What to work on
**1)** According to the post about the 1971 HQ Holden Monaro, in what month and year did the HQ series come out?
**2)** In the post about the 1971 HQ Holden Monaro, write out the passage starting with "# 1971 HQ Holden" and going on through "on this car .", swapping "client" for "customer".
━━━━━ Excerpt provided
# 1971 HQ Holden Monaro Coupe ( Aussie Muscle Car)



## Eurogloss

Hello Guys ,

This is one project which this client wanted me to fix here is a little bit of background on this car .

A completely new generation body design emerged with the HQ series in July 1971, including the new Monaro 'LS' (commonly believed to mean "Luxury Sports") model. There were no longer any six-cylinder versions of the Monaro GTS, just 253 or optional 308 V8s or the top level GTS350 coupe. The base model Monaro standard engine was enlarged to 173 cu in (2,830 cc) whilst the Monaro LS had a broad spectrum of engine options from a 202 cu in (3,310 cc) six to the 350 cu in (5,700 cc) V8. The new coupe design had a much larger rear window and a squarer rear quarter window; it was somehow seen as not as sporty looking compared to the earlier HK-HT-HG series, but is often now considered one of the best looking body designs to come from an Australian producer.

1971-1974 Holden HQ Monaro GTS sedan in South Australia.
━━━━━━━━━━
━━━━━ Data rows
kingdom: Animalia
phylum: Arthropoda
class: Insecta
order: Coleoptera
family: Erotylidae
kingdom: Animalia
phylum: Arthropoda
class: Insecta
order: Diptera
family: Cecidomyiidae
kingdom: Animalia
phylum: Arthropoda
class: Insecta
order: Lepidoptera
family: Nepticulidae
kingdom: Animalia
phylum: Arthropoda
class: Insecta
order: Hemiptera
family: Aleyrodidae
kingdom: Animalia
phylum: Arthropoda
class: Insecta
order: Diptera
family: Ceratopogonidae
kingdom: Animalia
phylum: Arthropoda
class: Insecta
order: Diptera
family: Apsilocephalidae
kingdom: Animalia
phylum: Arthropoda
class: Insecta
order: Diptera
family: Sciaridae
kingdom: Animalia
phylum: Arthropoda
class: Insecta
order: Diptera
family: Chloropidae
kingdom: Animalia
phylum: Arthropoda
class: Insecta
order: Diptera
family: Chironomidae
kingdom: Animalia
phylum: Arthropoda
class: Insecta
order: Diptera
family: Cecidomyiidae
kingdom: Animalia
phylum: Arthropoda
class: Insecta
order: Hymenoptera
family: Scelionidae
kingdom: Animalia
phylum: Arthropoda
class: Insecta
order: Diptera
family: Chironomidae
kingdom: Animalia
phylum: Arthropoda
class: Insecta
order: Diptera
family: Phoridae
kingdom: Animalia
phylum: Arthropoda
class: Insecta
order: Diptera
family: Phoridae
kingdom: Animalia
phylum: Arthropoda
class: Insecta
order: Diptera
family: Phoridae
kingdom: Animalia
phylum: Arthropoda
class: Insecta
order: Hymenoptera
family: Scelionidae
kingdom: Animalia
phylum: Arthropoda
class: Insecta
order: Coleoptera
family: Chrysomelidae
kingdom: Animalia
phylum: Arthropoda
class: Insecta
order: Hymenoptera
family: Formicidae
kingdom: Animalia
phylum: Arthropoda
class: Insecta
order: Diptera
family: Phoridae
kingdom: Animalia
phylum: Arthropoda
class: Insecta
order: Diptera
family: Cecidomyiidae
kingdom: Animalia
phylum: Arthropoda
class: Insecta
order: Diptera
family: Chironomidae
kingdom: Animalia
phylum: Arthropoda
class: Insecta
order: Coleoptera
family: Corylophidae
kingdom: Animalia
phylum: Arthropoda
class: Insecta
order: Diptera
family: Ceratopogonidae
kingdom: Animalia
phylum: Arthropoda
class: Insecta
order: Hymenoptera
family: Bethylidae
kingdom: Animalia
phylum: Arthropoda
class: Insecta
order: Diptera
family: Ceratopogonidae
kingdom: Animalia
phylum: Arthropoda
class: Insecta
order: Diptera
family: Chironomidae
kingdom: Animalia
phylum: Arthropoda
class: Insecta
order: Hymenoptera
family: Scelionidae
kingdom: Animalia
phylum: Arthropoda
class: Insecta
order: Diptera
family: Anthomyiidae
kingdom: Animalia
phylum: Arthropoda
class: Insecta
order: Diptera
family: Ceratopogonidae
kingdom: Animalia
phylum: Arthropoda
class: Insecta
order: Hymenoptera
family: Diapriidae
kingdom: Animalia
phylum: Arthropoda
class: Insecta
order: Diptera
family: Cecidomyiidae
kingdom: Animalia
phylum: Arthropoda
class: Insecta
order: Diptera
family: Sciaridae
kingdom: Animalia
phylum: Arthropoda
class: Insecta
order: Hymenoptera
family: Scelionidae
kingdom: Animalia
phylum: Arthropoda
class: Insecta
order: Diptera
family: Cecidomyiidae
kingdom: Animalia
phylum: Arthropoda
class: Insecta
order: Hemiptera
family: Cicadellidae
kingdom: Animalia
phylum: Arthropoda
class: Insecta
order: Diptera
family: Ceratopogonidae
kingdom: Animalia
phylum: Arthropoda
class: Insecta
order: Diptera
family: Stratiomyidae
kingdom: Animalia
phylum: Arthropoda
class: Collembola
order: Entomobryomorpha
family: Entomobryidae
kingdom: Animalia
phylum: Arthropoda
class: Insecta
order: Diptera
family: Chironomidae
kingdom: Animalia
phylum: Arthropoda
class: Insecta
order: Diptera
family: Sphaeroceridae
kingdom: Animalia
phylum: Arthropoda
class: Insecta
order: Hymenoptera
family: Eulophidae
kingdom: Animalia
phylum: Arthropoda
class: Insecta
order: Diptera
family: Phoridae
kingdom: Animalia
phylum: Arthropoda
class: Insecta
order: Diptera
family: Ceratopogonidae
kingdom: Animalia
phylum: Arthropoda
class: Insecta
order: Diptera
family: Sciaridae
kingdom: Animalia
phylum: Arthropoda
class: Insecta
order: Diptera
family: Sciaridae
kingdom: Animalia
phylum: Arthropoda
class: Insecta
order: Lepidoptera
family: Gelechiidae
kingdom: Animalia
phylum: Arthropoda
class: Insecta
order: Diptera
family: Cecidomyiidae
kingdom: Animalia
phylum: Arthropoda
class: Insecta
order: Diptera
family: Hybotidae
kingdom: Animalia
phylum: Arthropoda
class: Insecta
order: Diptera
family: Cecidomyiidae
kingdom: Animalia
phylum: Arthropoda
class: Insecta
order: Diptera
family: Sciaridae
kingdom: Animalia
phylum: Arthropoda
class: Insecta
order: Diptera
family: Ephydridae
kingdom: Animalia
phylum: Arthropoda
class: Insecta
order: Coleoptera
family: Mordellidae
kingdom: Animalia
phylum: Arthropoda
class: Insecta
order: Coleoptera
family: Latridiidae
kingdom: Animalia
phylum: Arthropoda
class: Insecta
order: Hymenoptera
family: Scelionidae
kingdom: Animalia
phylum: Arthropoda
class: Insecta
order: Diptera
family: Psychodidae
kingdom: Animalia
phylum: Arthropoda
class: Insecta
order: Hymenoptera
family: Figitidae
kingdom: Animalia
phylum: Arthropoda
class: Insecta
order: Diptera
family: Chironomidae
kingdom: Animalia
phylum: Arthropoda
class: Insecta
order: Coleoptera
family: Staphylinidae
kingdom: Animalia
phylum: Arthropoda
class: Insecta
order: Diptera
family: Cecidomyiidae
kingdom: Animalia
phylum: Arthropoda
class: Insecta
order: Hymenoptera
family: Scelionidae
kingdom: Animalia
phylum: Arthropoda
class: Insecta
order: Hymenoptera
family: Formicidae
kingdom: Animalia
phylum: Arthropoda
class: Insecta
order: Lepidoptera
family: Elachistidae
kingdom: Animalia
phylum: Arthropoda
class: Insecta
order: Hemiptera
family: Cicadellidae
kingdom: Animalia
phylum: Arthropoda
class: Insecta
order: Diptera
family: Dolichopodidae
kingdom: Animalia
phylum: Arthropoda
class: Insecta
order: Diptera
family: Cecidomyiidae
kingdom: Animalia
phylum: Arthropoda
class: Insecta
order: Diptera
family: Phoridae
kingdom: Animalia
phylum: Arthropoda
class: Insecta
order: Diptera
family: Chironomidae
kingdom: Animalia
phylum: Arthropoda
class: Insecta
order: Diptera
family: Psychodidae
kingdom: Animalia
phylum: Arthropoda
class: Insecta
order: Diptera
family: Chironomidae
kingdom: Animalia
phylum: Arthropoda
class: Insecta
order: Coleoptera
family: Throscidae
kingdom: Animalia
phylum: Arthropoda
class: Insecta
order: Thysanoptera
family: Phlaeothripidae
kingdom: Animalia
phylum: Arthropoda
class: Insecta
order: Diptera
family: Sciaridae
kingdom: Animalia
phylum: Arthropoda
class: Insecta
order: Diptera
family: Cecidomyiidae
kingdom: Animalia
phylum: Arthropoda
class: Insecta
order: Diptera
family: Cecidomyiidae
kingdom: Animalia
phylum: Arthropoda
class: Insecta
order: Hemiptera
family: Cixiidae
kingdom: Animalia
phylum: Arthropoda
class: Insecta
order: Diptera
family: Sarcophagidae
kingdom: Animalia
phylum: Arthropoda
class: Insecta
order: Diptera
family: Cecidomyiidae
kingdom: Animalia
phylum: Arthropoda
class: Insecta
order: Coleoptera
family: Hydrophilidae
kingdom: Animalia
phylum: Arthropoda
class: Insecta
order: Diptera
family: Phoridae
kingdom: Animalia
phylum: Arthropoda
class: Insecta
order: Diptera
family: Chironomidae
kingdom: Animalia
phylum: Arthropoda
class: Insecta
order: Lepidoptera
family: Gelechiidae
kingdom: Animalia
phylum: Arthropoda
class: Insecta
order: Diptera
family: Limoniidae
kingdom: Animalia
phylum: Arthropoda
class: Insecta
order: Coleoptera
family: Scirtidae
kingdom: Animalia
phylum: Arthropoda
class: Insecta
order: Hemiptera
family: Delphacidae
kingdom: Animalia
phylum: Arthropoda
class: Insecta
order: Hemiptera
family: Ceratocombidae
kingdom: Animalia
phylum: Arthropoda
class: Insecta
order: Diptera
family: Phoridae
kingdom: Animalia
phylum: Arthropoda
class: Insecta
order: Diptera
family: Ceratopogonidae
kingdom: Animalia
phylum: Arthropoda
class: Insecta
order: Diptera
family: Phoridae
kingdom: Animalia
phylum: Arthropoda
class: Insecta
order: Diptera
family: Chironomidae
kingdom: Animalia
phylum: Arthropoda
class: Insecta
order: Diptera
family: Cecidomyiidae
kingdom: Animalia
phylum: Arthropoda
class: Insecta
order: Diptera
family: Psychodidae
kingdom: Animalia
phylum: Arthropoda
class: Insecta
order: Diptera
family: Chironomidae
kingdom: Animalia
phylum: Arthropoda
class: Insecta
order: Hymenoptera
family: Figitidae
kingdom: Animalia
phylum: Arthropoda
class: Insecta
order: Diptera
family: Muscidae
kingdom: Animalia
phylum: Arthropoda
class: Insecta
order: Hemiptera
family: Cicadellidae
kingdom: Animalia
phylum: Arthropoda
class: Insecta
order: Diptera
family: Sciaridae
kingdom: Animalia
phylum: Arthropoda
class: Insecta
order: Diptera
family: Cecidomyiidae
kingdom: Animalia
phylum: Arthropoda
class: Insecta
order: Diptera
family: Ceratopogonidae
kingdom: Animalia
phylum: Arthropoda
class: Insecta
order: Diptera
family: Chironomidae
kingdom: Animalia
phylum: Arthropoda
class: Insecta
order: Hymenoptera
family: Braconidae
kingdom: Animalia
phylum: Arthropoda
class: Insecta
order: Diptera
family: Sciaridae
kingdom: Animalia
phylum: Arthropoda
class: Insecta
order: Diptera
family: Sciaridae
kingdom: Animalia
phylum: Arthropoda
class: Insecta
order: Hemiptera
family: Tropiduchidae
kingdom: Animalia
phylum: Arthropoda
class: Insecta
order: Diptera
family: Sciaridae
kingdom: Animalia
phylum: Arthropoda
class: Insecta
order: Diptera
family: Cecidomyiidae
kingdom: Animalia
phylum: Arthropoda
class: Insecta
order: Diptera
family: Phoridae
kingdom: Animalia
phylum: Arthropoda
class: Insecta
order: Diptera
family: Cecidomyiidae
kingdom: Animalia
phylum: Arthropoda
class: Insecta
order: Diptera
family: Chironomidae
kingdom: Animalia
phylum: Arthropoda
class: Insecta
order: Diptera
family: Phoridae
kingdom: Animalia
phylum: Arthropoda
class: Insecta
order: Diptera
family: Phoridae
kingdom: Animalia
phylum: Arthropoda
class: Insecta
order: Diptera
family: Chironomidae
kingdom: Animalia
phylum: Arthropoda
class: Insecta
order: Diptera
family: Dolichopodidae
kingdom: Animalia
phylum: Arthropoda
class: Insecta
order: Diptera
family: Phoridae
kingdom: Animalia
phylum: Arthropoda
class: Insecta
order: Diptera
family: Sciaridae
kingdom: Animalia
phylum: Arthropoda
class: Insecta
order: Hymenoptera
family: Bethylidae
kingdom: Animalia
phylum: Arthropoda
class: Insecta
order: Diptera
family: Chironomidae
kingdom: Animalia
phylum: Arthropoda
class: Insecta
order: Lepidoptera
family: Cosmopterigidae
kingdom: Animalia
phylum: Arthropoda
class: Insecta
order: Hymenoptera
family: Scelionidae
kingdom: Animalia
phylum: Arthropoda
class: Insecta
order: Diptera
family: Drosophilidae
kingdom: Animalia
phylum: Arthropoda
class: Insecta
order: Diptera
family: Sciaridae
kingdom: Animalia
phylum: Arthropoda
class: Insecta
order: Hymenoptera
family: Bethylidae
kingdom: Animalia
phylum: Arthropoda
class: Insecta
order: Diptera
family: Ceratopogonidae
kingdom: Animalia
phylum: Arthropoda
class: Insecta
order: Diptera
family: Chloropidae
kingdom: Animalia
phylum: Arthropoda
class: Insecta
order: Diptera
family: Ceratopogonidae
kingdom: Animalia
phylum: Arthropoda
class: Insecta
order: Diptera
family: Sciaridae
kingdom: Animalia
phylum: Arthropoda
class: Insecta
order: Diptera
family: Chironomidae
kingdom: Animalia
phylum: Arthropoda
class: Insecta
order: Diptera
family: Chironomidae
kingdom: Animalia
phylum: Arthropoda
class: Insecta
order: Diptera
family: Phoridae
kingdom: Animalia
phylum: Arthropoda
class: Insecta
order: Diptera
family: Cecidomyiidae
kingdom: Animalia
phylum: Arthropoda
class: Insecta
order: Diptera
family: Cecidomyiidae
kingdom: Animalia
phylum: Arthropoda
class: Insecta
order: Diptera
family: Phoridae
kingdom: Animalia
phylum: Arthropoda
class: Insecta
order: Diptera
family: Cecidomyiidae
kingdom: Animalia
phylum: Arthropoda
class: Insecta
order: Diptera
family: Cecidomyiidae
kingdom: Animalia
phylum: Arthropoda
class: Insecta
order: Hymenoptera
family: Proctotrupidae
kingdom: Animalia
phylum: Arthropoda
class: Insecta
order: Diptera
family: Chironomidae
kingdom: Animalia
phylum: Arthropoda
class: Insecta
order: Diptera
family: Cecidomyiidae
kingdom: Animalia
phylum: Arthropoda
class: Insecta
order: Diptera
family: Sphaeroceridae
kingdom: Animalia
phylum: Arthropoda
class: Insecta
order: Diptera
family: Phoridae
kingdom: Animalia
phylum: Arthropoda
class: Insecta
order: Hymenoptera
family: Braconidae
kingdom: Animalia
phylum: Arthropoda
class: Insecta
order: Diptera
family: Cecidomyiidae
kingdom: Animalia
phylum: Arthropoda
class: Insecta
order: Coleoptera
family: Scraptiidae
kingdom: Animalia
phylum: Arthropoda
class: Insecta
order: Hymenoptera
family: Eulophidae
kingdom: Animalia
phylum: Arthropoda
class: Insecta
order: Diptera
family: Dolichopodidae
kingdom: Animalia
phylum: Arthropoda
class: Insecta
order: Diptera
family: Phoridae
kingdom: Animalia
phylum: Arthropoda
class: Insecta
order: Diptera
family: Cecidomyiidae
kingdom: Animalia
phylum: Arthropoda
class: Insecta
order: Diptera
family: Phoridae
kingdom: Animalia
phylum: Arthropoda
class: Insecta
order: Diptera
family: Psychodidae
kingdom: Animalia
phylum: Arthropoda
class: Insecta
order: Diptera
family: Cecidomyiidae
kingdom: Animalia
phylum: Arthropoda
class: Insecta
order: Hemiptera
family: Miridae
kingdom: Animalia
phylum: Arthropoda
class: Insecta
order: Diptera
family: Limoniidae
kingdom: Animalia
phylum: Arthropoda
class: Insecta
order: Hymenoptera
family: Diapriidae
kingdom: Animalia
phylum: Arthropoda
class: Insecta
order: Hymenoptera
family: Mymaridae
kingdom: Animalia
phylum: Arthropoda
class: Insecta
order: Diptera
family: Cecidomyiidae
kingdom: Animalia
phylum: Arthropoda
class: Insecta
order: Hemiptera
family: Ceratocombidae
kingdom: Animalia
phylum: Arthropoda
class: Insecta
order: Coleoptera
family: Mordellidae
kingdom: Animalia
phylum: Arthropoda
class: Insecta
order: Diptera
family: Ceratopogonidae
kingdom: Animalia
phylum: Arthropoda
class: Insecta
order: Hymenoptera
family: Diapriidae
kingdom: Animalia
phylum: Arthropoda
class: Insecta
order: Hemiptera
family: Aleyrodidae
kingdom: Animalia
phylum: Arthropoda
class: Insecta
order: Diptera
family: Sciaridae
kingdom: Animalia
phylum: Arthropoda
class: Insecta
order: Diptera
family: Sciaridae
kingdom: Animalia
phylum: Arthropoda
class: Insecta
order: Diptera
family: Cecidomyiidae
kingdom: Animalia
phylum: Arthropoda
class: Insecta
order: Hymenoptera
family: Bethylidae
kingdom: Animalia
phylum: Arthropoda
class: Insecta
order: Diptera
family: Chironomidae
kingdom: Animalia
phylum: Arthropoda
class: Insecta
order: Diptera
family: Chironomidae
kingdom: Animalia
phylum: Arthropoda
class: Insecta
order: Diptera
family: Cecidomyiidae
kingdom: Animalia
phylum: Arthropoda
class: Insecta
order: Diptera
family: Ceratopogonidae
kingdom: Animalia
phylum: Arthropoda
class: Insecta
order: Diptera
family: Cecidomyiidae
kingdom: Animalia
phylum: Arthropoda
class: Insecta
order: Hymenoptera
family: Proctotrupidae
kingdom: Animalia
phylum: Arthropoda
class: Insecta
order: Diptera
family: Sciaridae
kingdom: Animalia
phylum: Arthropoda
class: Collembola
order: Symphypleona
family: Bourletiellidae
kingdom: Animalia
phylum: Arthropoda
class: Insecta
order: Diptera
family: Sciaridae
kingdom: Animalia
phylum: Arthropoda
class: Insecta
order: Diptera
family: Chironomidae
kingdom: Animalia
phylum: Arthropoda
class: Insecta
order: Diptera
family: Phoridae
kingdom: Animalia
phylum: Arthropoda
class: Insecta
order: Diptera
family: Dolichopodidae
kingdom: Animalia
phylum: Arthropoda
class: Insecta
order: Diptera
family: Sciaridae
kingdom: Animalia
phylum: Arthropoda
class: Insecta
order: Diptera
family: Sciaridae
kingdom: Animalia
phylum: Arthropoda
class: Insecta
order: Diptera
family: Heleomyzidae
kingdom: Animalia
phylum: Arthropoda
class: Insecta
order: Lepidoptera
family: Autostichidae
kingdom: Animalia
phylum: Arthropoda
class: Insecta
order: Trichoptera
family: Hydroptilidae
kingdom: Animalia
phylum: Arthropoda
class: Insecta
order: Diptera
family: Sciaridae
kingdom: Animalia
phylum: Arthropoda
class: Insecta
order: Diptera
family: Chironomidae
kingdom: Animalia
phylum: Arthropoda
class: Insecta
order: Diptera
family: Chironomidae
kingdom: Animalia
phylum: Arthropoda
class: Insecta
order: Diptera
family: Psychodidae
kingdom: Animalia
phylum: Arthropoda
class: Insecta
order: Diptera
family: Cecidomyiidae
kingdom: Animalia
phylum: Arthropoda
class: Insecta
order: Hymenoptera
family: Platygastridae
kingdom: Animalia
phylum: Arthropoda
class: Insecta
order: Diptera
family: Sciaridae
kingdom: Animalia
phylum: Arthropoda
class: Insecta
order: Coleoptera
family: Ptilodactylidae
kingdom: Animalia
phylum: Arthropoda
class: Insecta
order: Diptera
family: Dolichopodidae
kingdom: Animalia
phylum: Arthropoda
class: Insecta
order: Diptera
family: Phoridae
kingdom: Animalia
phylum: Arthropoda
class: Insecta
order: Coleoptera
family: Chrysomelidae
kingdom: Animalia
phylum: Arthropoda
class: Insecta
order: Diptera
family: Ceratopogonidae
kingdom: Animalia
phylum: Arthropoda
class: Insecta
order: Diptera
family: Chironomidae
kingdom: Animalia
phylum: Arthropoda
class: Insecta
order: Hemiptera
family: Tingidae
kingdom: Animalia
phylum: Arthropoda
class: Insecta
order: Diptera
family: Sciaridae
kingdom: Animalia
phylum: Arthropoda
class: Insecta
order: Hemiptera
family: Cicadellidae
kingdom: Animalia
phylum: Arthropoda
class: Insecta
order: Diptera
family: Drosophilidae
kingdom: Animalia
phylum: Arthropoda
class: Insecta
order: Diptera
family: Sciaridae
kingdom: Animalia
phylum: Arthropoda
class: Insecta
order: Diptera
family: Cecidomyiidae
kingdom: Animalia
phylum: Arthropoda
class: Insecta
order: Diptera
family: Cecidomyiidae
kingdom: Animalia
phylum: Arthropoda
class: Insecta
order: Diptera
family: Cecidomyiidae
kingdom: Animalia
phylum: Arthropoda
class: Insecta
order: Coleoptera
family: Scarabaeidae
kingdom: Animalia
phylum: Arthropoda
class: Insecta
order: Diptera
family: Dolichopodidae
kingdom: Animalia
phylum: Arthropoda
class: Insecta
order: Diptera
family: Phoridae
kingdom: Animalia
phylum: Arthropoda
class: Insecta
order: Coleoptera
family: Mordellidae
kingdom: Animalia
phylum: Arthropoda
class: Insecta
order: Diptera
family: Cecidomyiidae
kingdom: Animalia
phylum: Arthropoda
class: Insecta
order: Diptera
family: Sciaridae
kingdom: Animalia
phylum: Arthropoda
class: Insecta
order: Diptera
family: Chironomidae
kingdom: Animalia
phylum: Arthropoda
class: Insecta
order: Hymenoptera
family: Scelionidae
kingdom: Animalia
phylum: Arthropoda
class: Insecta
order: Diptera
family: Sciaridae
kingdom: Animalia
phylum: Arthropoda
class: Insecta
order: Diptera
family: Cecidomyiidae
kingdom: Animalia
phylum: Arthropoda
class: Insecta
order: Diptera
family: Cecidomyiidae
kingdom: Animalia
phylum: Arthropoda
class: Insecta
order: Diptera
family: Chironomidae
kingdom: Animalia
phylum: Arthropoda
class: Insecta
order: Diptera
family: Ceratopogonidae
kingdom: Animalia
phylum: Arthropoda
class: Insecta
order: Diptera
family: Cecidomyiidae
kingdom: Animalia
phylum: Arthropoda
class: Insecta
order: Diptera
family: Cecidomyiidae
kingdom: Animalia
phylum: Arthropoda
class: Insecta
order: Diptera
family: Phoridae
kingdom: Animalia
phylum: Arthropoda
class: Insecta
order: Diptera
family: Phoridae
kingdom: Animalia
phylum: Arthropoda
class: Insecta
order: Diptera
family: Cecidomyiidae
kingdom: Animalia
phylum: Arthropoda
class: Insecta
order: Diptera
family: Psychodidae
━━━━━━━━━━
Per-task answers
**1)** July 1971

**2)**
# 1971 HQ Holden Monaro Coupe ( Aussie Muscle Car)



## Eurogloss

Hello Guys ,

This is one project which this customer wanted me to fix here is a little bit of background on this car .